Addition of recombinant extracellular latrophilin-1 domains to cultured neurons decreases synapse density. A, hippocampal neurons were sparsely transfected with EGFP at DIV7 and incubated from DIV10 to DIV17 with 0.5 μm of a control Ig fusion protein (IgC), an Ig fusion protein of the latrophilin-1 lectin domain (IgLp1^LEC), or an Ig fusion protein of the N-terminal lectin, olfactomedin-like and serine/threonine-rich domains of latrophilin-1 (IgLp1^L/O/S). At DIV17, neurons were fixed, stained by immunofluorescence with antibodies to EGFP, and examined by confocal microscopy (scale bar, 200 μm). B, summary graphs of neuronal size (soma size) and arborization (processes/neuron) determined by MetaMorph image analysis of EGFP-stained neurons in the experiments described in A. C, same as A, except that neurons were not transfected and were examined by triple immunofluorescence labeling with antibodies to MAP2, vGlut1, and vGat (the excitatory and inhibitory vesicular amino acid transporters, respectively; scale bar, 20 μm). D, summary graphs of the synapse density (puncta density) and synapse size (puncta intensity) determined in experiments as shown in C. Data shown in B and D are means ± S.E. (n = 3 independent experiments for B, n = 5 for D). Statistical significance was assessed by one-way ANOVA comparing test to control conditions (*, p < 0.05; **, p < 0.01; ***, p < 0.001).

FIGURE 10.

Latrophilins and their ligands are differentially regulated during neurodegeneration in CSPα KO mice. Quantitative RT-PCR measurements of selected proteins in brains of adult CSPα KO mice and WT littermates. Results are represented for mRNA samples as follows: A, were down-regulated; B, were unchanged, or C, were up-regulated in brain samples of CSPα KO mice compared with WT littermates.
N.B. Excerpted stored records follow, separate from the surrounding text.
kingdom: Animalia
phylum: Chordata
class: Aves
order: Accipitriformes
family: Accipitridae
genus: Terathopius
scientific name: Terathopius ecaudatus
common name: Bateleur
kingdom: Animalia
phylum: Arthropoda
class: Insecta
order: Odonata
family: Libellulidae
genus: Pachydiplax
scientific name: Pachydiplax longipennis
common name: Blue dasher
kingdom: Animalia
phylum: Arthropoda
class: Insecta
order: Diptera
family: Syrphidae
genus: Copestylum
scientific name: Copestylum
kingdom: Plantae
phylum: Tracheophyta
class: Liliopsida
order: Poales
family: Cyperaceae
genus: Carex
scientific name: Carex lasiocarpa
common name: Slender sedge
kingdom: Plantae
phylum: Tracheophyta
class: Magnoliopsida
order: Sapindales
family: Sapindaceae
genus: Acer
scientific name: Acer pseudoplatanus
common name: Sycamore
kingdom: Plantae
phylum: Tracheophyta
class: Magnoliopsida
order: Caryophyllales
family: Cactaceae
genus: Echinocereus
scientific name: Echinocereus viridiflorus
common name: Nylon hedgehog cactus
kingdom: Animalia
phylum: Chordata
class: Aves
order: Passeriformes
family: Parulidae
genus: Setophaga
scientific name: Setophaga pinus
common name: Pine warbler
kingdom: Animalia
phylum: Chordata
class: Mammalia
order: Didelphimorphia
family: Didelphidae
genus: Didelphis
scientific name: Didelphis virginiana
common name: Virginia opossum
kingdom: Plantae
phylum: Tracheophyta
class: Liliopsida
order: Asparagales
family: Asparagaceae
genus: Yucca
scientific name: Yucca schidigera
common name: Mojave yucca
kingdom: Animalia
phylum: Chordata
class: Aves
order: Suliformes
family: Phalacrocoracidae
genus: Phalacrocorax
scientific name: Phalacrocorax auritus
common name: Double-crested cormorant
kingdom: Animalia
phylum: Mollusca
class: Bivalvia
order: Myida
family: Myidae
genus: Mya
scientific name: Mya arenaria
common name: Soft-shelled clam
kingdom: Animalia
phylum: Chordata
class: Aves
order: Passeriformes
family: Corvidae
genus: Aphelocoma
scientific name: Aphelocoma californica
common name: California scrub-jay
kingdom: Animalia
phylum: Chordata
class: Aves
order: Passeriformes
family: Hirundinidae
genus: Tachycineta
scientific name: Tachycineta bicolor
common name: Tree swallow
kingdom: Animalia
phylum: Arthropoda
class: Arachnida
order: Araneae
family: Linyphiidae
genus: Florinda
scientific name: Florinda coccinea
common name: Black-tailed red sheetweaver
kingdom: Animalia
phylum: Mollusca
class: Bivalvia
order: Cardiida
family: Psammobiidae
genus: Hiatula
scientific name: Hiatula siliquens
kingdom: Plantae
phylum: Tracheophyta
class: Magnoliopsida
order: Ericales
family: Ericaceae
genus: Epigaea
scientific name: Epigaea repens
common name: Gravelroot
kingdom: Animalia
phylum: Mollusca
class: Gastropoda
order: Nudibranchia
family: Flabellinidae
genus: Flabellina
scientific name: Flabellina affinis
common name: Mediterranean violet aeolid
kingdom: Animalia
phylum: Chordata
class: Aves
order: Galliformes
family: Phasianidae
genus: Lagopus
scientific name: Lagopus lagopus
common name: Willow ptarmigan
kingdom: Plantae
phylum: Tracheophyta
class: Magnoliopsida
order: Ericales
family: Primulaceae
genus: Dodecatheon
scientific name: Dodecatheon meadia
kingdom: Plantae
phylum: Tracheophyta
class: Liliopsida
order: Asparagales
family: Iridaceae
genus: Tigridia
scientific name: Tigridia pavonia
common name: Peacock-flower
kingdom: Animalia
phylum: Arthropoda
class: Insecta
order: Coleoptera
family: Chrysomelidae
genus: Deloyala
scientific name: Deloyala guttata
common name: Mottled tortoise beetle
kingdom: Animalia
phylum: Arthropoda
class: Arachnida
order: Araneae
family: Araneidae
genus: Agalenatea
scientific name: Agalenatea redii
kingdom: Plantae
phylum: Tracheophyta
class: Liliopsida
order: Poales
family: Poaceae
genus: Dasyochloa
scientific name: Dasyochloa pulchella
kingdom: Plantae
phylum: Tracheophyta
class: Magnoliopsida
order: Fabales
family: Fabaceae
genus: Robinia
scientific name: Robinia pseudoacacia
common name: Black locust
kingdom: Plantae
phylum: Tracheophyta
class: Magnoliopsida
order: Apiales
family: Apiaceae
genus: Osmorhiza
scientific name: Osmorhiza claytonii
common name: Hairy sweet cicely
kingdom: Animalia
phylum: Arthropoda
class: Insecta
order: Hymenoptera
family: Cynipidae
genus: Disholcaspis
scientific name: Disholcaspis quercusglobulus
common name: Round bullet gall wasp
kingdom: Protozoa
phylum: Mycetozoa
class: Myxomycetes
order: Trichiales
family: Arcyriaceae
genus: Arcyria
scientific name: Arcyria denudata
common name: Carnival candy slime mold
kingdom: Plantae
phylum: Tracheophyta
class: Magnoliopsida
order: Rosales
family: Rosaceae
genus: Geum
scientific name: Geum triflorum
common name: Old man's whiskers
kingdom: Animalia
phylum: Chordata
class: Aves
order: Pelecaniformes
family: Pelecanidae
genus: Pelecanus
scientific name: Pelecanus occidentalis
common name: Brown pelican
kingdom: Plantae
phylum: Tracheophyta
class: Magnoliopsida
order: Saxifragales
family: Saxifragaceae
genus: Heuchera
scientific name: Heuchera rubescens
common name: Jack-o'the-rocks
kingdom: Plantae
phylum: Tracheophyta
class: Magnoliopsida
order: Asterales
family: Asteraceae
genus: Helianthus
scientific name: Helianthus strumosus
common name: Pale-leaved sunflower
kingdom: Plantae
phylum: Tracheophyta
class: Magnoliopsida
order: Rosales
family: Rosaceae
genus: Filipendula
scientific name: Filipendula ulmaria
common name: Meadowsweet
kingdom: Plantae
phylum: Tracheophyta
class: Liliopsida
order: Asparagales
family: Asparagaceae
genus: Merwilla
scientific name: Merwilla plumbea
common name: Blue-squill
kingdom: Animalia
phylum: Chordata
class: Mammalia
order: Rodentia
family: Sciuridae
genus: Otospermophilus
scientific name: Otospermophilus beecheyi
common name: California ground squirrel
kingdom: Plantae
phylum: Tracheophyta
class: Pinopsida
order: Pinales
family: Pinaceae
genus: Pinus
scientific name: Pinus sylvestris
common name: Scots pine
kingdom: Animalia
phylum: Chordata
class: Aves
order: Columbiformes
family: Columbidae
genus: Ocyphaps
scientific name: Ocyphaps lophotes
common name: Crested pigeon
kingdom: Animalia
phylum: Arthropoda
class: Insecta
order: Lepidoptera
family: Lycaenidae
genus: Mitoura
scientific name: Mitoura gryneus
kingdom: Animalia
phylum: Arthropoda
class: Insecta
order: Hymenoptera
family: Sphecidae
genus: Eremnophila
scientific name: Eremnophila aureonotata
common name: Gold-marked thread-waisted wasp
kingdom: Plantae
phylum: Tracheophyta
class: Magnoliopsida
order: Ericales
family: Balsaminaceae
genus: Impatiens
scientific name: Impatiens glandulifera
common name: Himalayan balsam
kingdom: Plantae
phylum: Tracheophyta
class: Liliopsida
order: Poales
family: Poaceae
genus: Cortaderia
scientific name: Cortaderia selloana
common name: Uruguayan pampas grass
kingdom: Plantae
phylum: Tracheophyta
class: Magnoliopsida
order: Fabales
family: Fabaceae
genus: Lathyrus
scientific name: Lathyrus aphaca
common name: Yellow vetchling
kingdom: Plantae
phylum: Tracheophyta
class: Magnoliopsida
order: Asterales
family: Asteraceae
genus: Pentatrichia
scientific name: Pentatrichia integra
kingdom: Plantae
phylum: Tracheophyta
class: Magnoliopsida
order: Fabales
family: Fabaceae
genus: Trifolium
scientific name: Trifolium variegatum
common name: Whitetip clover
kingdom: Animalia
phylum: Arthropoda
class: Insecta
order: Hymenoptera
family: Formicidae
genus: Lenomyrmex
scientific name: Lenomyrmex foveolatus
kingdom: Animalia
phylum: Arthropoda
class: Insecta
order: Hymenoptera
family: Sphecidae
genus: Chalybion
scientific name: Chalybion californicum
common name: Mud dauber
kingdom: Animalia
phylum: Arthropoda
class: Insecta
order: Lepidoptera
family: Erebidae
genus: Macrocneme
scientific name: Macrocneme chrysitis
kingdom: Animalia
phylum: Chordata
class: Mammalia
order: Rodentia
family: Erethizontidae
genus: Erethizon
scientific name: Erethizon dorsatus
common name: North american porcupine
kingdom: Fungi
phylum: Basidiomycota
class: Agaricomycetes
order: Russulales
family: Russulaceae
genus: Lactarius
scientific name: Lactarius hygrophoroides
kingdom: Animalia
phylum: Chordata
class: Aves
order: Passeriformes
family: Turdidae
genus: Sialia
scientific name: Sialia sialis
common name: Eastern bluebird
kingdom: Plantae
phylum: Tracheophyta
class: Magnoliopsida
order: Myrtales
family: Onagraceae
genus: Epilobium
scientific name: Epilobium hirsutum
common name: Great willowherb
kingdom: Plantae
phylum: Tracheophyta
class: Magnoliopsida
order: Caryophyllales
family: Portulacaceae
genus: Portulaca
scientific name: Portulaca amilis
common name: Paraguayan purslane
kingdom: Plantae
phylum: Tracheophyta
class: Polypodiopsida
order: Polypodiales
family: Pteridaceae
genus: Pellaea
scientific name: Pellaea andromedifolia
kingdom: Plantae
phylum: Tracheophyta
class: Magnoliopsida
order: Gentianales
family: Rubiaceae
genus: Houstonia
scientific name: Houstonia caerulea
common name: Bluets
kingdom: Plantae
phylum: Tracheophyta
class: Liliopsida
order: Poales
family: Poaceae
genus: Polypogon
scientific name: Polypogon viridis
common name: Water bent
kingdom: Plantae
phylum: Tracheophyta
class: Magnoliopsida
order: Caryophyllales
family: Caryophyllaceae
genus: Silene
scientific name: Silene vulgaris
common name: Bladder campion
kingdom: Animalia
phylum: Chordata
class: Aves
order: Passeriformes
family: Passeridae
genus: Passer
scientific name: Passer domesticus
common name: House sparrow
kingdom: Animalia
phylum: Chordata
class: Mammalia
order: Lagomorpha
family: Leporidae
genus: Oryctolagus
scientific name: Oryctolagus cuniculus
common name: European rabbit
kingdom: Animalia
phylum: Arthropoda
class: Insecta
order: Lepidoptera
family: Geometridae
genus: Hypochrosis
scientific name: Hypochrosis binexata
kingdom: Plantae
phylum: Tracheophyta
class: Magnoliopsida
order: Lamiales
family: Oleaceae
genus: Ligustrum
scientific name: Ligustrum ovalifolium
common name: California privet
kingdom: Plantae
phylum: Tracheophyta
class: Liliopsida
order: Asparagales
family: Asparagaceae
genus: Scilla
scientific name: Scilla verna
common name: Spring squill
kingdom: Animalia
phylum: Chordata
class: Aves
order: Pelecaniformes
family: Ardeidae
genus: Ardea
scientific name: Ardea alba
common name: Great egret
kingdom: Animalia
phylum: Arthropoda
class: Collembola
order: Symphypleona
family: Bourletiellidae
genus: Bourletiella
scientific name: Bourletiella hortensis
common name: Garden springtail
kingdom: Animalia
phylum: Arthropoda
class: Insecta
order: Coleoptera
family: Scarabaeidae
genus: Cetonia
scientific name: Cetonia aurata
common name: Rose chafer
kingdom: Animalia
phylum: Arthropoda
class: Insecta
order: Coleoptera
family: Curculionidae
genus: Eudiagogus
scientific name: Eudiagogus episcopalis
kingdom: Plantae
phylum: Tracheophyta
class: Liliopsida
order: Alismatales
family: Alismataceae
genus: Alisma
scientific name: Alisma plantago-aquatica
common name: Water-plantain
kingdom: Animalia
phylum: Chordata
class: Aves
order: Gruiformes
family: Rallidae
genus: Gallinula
All mRNA levels were normalized to those of actin as an internal control and then to the mRNA levels of the respective proteins in WT littermates. Data shown are means ± S.E. (n = 4). Statistical significance was assessed by Student's t test comparing KO to WT conditions (*, p < 0.05; **, p < 0.01). α-Syn, α-synuclein; APP, amyloid precursor protein; Cdh2, N-cadherin; DAG, dystroglycan; LRRTM2, leucine-rich repeat transmembrane-2; MAG, myelin-associated glycoprotein; NL1, neuroligin-1; NL2, neuroligin-2; NRXN1, neurexin-1; SNAP25, synaptosomal associated protein-25; SynCAM, synaptic cell-adhesion molecule-1; Syb2, synaptobrevin-2; Syt1, synaptotagmin-1.